12. Of course, there is the fact that in this case the incentive bonus is a fixed sum related to the excess production and this is shared by the workmen directly concerned. If this is extended to other workmen also it is likely to reduce the incentive bonus paid to those who are directly concerned. Looking at the figures of the incentive bonus drawn for the last few years there is considerable weight in what the counsel for the management points, namely, that it will cease to be an incentive if it is shared by others too. These are not matters which I should decide now. These are matters for decision by the Industrial Tribunal. The approach to this question, as pointed out by me, is wrong. The Tribunal ought not to have held that merely because these workmen are not directly concerned with the manufacture they are not entitled to the production bonus. No doubt, in determining whether the scheme should be extended to the workmen in the light of other factors, the fact that they are not directly concerned would be one of the matters that may have to be looked into. The approach to this question being erroneous, this issue also will have to be looked into by the Tribunal.
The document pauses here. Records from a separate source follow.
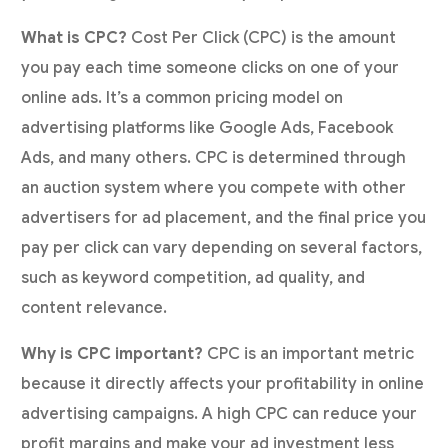
What is CPC?
Cost Per Click (CPC) is the amount
you pay each time someone clicks on one of your
online ads. It’s a common pricing model on
advertising platforms like Google Ads, Facebook
Ads, and many others. CPC is determined through
an auction system where you compete with other
advertisers for ad placement, and the final price you
pay per click can vary depending on several factors,
such as keyword competition, ad quality, and
content relevance.
Why is CPC important?
CPC is an important metric
because it directly affects your profitability in online
advertising campaigns. A high CPC can reduce your
profit margins and make your ad investment less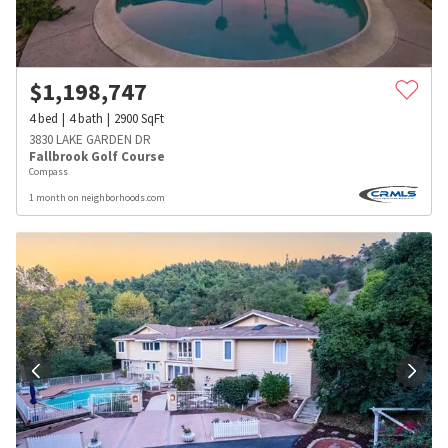
$
1,198,747
4
bed
4
bath
2900
SqFt
3830 LAKE GARDEN DR
Fallbrook Golf Course
Compass
1 month on neighborhoods.com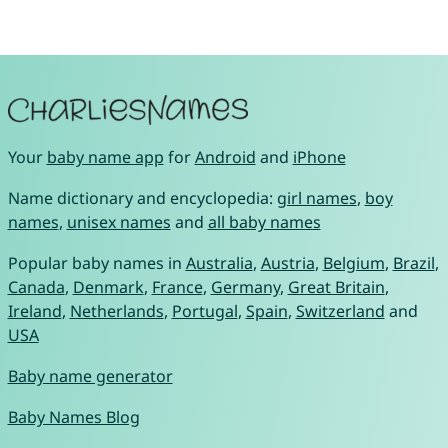
Your
baby name app
for
Android
and
iPhone
Name dictionary and encyclopedia:
girl names
,
boy
names
,
unisex names
and
all baby names
Popular baby names in
Australia
,
Austria
,
Belgium
,
Brazil
,
Canada
,
Denmark
,
France
,
Germany
,
Great Britain
,
Ireland
,
Netherlands
,
Portugal
,
Spain
,
Switzerland
and
USA
Baby name generator
Baby Names Blog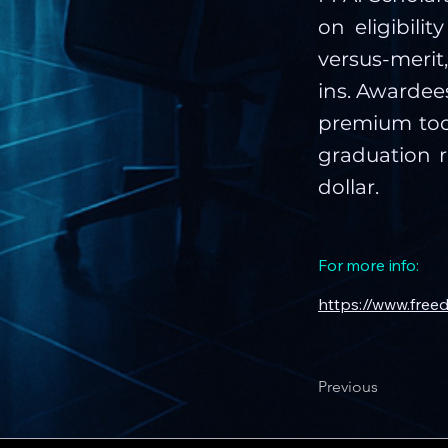
on eligibili
versus-merit
ins. Awardees
premium tool
graduation r
dollar.
For more info:
https://www.free
Previous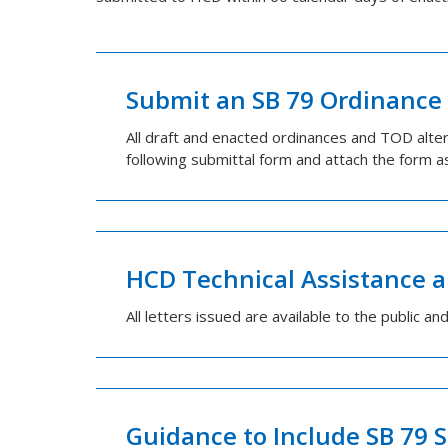
Submit an SB 79 Ordinance 
All draft and enacted ordinances and TOD alt
following submittal form and attach the form a
HCD Technical Assistance a
All letters issued are available to the public an
Guidance to Include SB 79 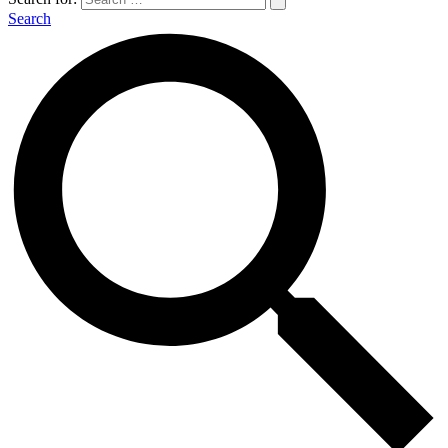
Search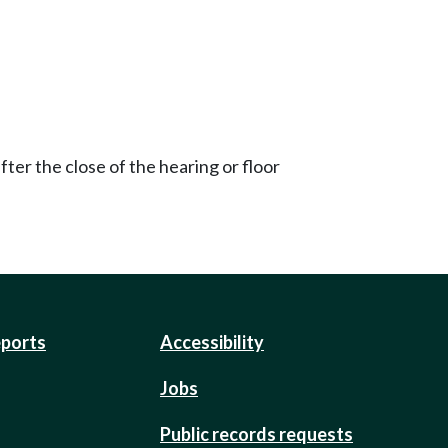
ter the close of the hearing or floor
eports
Accessibility
Jobs
Public records requests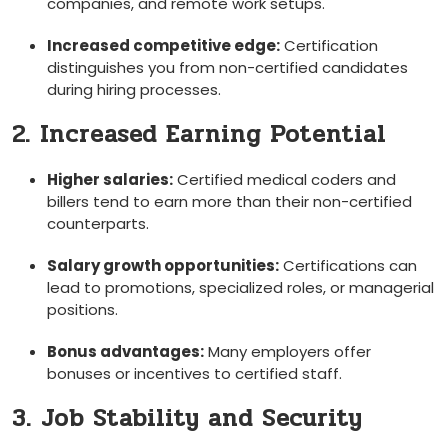
companies, and remote work setups.
Increased competitive edge:
Certification
distinguishes you from non-certified candidates
during hiring processes.
2. Increased Earning Potential
Higher salaries:
‌Certified medical coders and⁤
billers tend to earn more than their non-certified
counterparts.
Salary growth opportunities:
Certifications can
lead to promotions, specialized roles, or managerial
positions.
Bonus advantages:
Many ⁣employers offer
bonuses or incentives to certified staff.
3. Job Stability and Security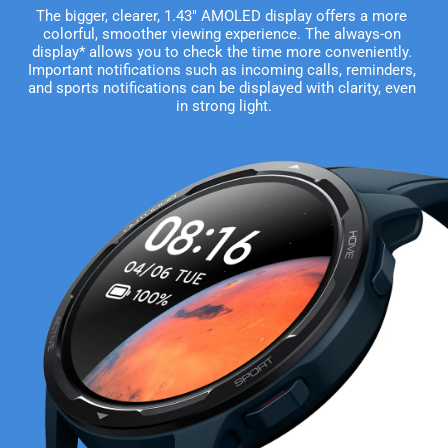
The bigger, clearer, 1.43" AMOLED display offers a more 
colorful, smoother viewing experience. The always-on 
display* allows you to check the time more conveniently. 
Important notifications such as incoming calls, reminders, 
and sports notifications can be displayed with clarity, even 
in strong light.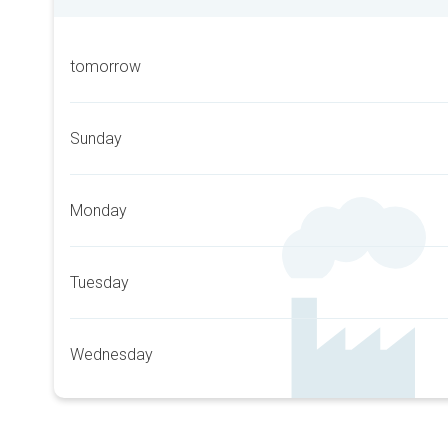
tomorrow
Sunday
Monday
Tuesday
Wednesday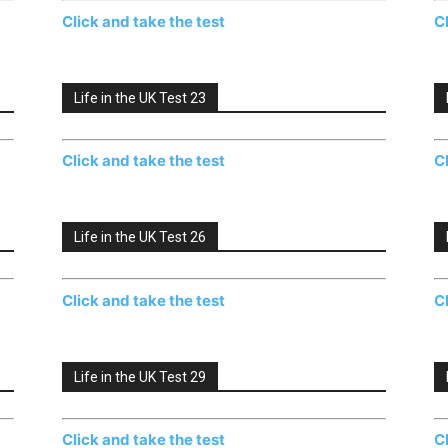
Click and take the test
C
Life in the UK Test 23
Click and take the test
C
Life in the UK Test 26
Click and take the test
C
Life in the UK Test 29
Click and take the test
C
13. There are two other points also which have been urged before me and that concerns the night shift allowance and the running batta. There is no material brought to my notice on these questions which calls for any interference with the award.
14. What I have said here has also answered the petition by the management because their only challenge is to the revised scales of pay and according to them if the wage structure in similar concerns in Kundra was taken note of what has now been awarded could not have been awarded. Now that the matter is directed to be reconsidered, that again is a matter for the management to urge before the Tribunal.
15. In the result, the Tribunal's Award is set aside to the extent indicated in the earlier paragraphs of this judgment and the Tribunal is directed to go into those questions which have been reopened by this judgment properly and independently and in the light of the observations made here.
16. Parties are directed to suffer costs in both the petitions.